There is a travel company in france that does tours from Brive-la-Gaillarde rail station, you can check that out on there website: https://www.cavesandcastles.com. the will show you al the caves in the area. The dordogne is a beautiful area filled whit ancient caves full of paintings and if you like history.
I you want to know more, just ask.


#5

Hi Marjolein ,

Thank you ever so much for your detailed reply! I’m definitely going to head over to France to see the cave paintings soon and thanks to your tips I will get there a lot more smoothly. I might email the organization you mentioned to see if they do tours in November too.

One final question which one of the caves you saw impressed you most ?


#6

Your welcome,

How to compare!! Font de Gaume for the age of the paintings, pech merle for the painting of spotted horses and hands http://www.pechmerle.com/le-centre-de-prehistoire/la-grotte-du-pech-merle/visite-de-la-grotte/

I just like caves in general for al its natural beauty, we have so many beautiful caves in Europe, its hard to compare but those to impress for the paintings.


#7

http://font-de-gaume.monuments-nationaux.fr virtual of font de gaume

Where are you from?


#8

I am really interested to see the prehistoric cave paintings of the Dordogne because although I am quite well travelled when it comes to France for some reason I just have never had the opportunity to visit any of the caves. So now I suppose I am trying to make up for lost time.

I feel that the prehistoric cave painting sites of France and Spain are perhaps the most relevant of all European art works and archeological sites, even more so than those of the Italian and Greek classical world.

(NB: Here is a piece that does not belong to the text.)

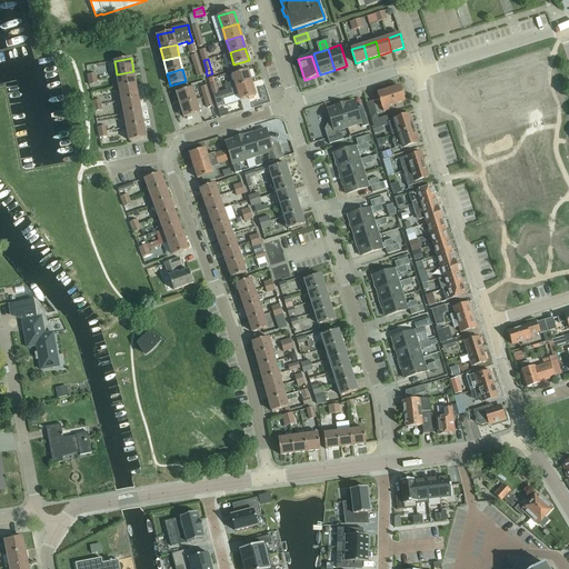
[(237,88),(252,83),(248,70),(232,75),(237,88)]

I think it is because they cut to the heart of what it means to be human , to our origins , the profound need to create art.

Also they are from a time when our species did not have any delusions of grandeur about its place in the cosmos and was just another animal , albeit one with a phenomenal consciousness , trying to survive against the odds in a hostile world.

In terms of European cave paintings I’ve actually only seen the Prehistoric paintings of “Tito Bustillo” in Asturias, Spain which is mindblowingly beautiful with its horse and stag imagery. So there is still a lot more caves to see and so little time :frowning:


#9

Does anyone have an idea of why they do not sell tickets in advance? I can picture planning a trip around them and then failing to actually get a ticket because of bad luck with crowds.


#10

After doing a bit of reading on some websites it appears that the problem is the sheer amount of people who want to visit the caves and also the need to have a quota on how many people enter for conservation purposes.

One forum even mentions people actually deciding to camp outside the ticket office and waiting there in the early hours before sunrise to stand a chance of getting in.


#11

I certainly understand the need to limit visitors for conservation. I’m simply surprised they don’t manage it via a process that’s more kind to those of us who don’t live in Western Europe.


#12

Yeah I agree , the lack of pre-booking options is a pain for sure ( for Western Europeans too) but I’m just glad its still open to the public as most of the more outstanding paintings of France and Spain have been closed.

I’ve been doing some more reading on the Dordogne sites today and there are rumours circulating that most of the caves of the region will soon be closed to the public for good. So I think time is of the essence in planning to go experience them before the opportunity is lost forever.

For the record I totally understand and support the closure of any of the caves for conservation reasons. But I also think its an utter tragedy that something so beautiful and profoundly central to the origins of our species and all human beings should be inaccessible to anyone but academics or archeologists.